→ Extracted information
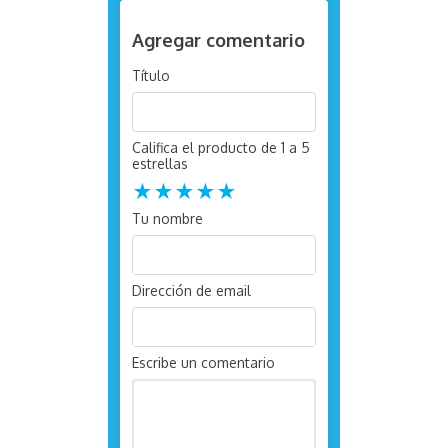
Agregar comentario
Título
Califica el producto de 1 a 5
estrellas
★
★
★
★
★
Tu nombre
Dirección de email
Escribe un comentario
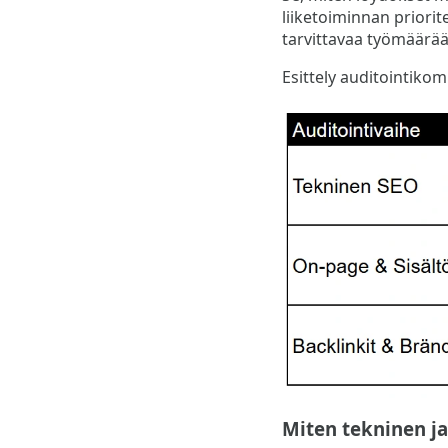
liiketoiminnan priorit
tarvittavaa työmäärää
Esittely auditointikom
Miten tekninen ja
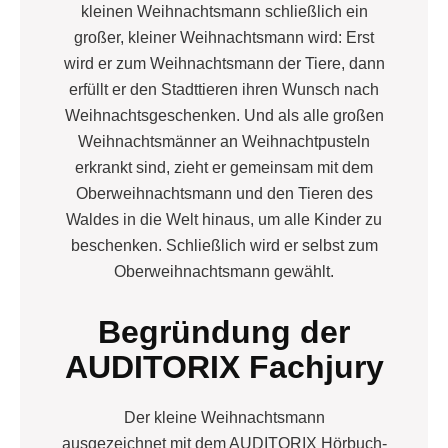
kleinen Weihnachtsmann schließlich ein
großer, kleiner Weihnachtsmann wird: Erst
wird er zum Weihnachtsmann der Tiere, dann
erfüllt er den Stadttieren ihren Wunsch nach
Weihnachtsgeschenken. Und als alle großen
Weihnachtsmänner an Weihnachtpusteln
erkrankt sind, zieht er gemeinsam mit dem
Oberweihnachtsmann und den Tieren des
Waldes in die Welt hinaus, um alle Kinder zu
beschenken. Schließlich wird er selbst zum
Oberweihnachtsmann gewählt.
Begründung der
AUDITORIX Fachjury
Der kleine Weihnachtsmann
ausgezeichnet mit dem AUDITORIX Hörbuch-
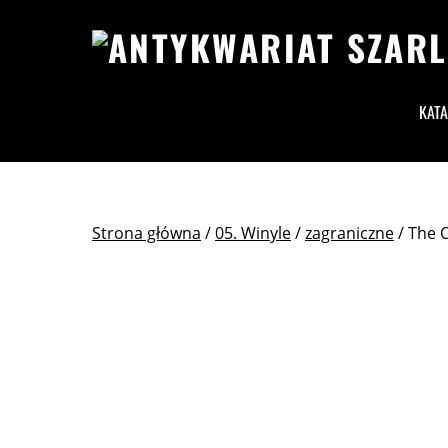
KAT
Strona główna
/
05. Winyle
/
zagraniczne
/ The 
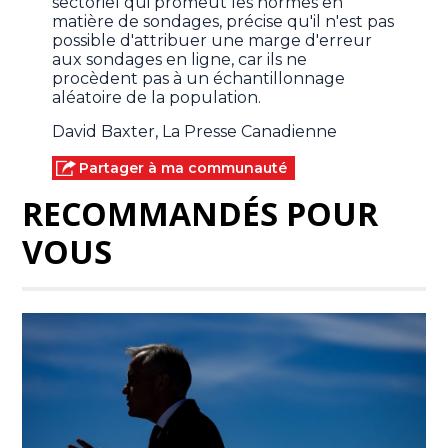
sectoriel qui promeut les normes en
matière de sondages, précise qu'il n'est pas
possible d'attribuer une marge d'erreur
aux sondages en ligne, car ils ne
procèdent pas à un échantillonnage
aléatoire de la population.
David Baxter, La Presse Canadienne
Partager à ma communauté
RECOMMANDÉS POUR
VOUS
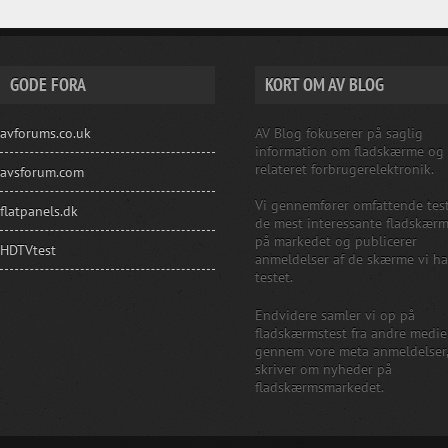
GODE FORA
KORT OM AV BLOG
avforums.co.uk
AV Blog fokuserer på saglig
information om fladskærme og
relateret forbrugerelektronik.
avsforum.com
Vi gennemfører omfattende test
flatpanels.dk
de mest interessante fladskær
på markedet og publicerer
HDTVtest
anmeldelser af de skærme vi ha
testet.
Endvidere samler vi op på
fladskærmstest fra andre medie
gennem vore meta anmeldelser
skriver om nyheder på
fladskærmsmarkedet.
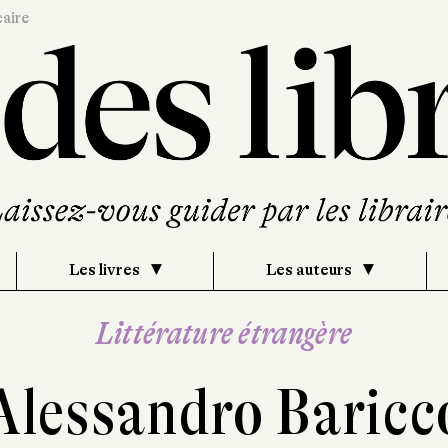
caire
Les livres
Les auteurs
Littérature étrangère
Alessandro Baricc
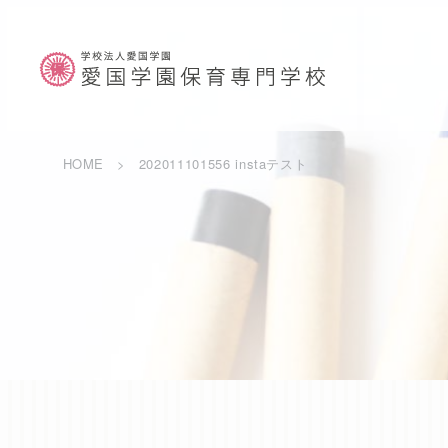
HOME
202011101556 instaテスト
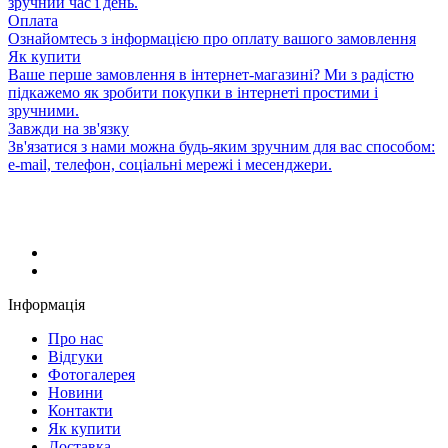
зручний час і день.
Оплата
Ознайомтесь з інформацією про оплату вашого замовлення
Як купити
Ваше перше замовлення в інтернет-магазині? Ми з радістю
підкажемо як зробити покупки в інтернеті простими і
зручними.
Завжди на зв'язку
Зв'язатися з нами можна будь-яким зручним для вас способом:
e-mail, телефон, соціальні мережі і месенджери.
Інформація
Про нас
Відгуки
Фотогалерея
Новини
Контакти
Як купити
Доставка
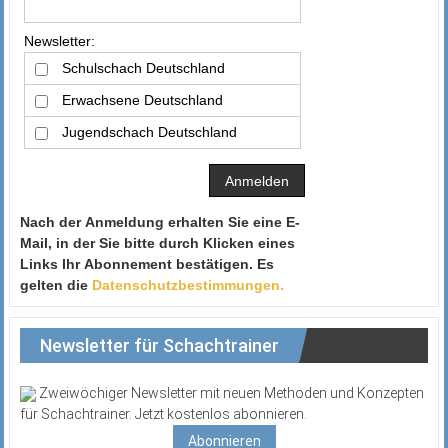
Newsletter:
Schulschach Deutschland
Erwachsene Deutschland
Jugendschach Deutschland
Nach der Anmeldung erhalten Sie eine E-
Mail, in der Sie bitte durch Klicken eines
Links Ihr Abonnement bestätigen. Es
gelten die
Datenschutzbestimmungen.
Newsletter für Schachtrainer
Zweiwöchiger Newsletter mit neuen Methoden und Konzepten
für Schachtrainer. Jetzt kostenlos abonnieren.
Abonnieren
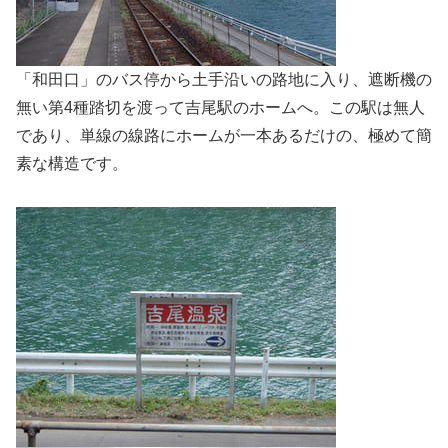
「和田口」のバス停から土手沿いの路地に入り、遮断機の
無い第4種踏切を渡って吉尾駅のホームへ。この駅は無人
であり、単線の線路にホームが一本あるだけの、極めて簡
素な構造です。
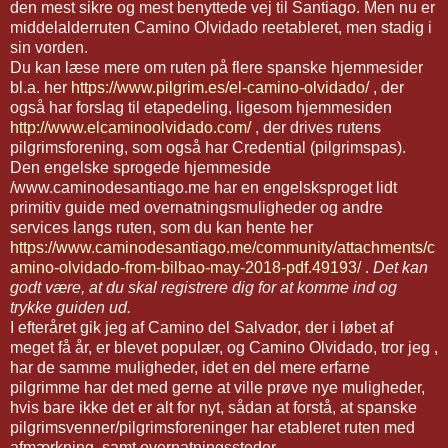
den mest sikre og mest benyttede vej til Santiago. Men nu er
middelalderruten Camino Olvidado reetableret, men stadig i
sin vorden.
Du kan læse mere om ruten på flere spanske hjemmesider
bl.a. her
https://www.pilgrim.es/el-camino-olvidado/
, der
også har forslag til etapedeling, ligesom hjemmesiden
http://www.elcaminoolvidado.com/
, der drives rutens
pilgrimsforening, som også har Credential (pilgrimspas).
Den engelske sprogede hjemmeside
/www.caminodesantiago.me har en engelsksproget lidt
primitiv guide med overnatningsmuligheder og andre
services langs ruten, som du kan hente her
https://www.caminodesantiago.me/community/attachments/c
amino-olvidado-from-bilbao-may-2018-pdf.49193/
.
Det kan
godt være, at du skal registrere dig for at komme ind og
trykke guiden ud.
I efteråret gik jeg af Camino del Salvador, der i løbet af
meget få år, er blevet populær, og Camino Olvidado, tror jeg ,
har de samme muligheder, idet en del mere erfarne
pilgrimme har det med gerne at ville prøve nye muligheder,
hvis bare ikke det er alt for nyt, sådan at forstå, at spanske
pilgrimsvenner/pilgrimsforeninger har etableret ruten med
afmærkning, samt overnatningssteder.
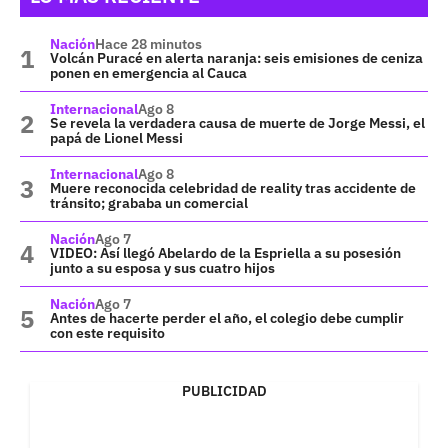
Nación
Hace 28 minutos
Volcán Puracé en alerta naranja: seis emisiones de ceniza
ponen en emergencia al Cauca
Internacional
Ago 8
Se revela la verdadera causa de muerte de Jorge Messi, el
papá de Lionel Messi
Internacional
Ago 8
Muere reconocida celebridad de reality tras accidente de
tránsito; grababa un comercial
Nación
Ago 7
VIDEO: Así llegó Abelardo de la Espriella a su posesión
junto a su esposa y sus cuatro hijos
Nación
Ago 7
Antes de hacerte perder el año, el colegio debe cumplir
con este requisito
PUBLICIDAD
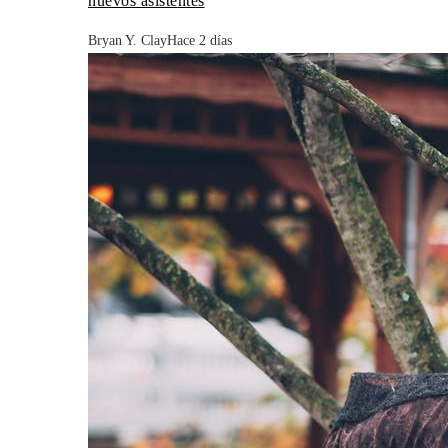
nuevos asistentes
Bryan Y. Clay
Hace 2 días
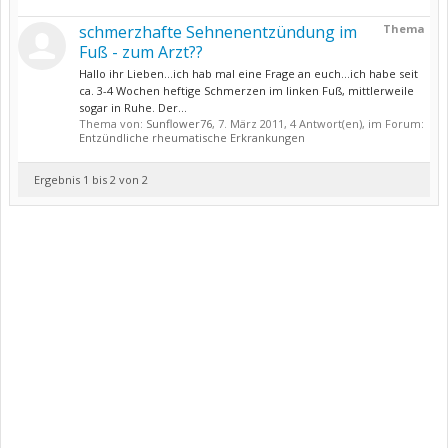
schmerzhafte Sehnenentzündung im
Thema
Fuß - zum Arzt??
Hallo ihr Lieben...ich hab mal eine Frage an euch...ich habe seit
ca. 3-4 Wochen heftige Schmerzen im linken Fuß, mittlerweile
sogar in Ruhe. Der...
Thema von:
Sunflower76
,
7. März 2011
, 4 Antwort(en), im Forum:
Entzündliche rheumatische Erkrankungen
Ergebnis 1 bis 2 von 2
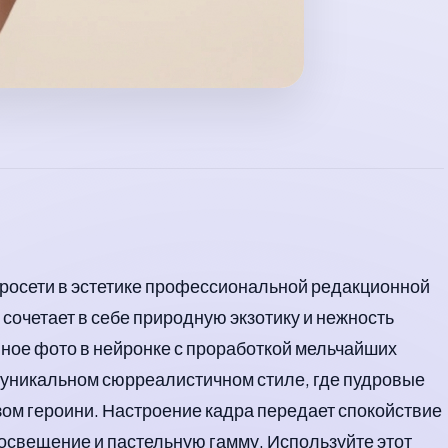
йросети в эстетике профессиональной редакционной
сочетает в себе природную экзотику и нежность
нное фото в нейронке с проработкой мельчайших
в уникальном сюрреалистичном стиле, где пудровые
ом героини. Настроение кадра передает спокойствие
 освещение и пастельную гамму. Используйте этот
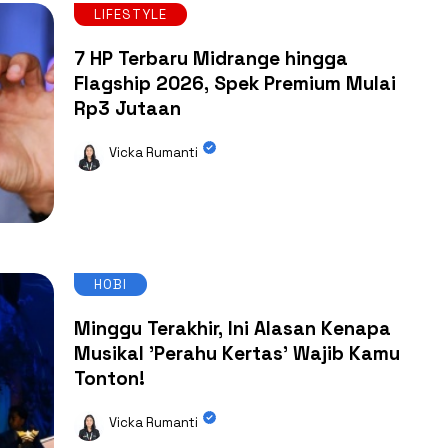
LIFESTYLE
7 HP Terbaru Midrange hingga
Flagship 2026, Spek Premium Mulai
Rp3 Jutaan
Vicka Rumanti
HOBI
Minggu Terakhir, Ini Alasan Kenapa
Musikal 'Perahu Kertas' Wajib Kamu
Tonton!
Vicka Rumanti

→ Problem
Please give the lines from the start of the records above through the line with "Miten tekninen ja", including that line, as a JSON list of strings, one string per line and no blank lines. Leave the pictures out of the list.

→ Written answer
[
  "Agregar comentario",
  "Título",
  "Califica el producto de 1 a 5",
  "estrellas",
  "★",
  "★",
  "★",
  "★",
  "★",
  "Tu nombre",
  "Dirección de email",
  "Escribe un comentario",
  "liiketoiminnan priorit",
  "tarvittavaa työmäärää",
  "Esittely auditointikom",
  "Miten tekninen ja"
]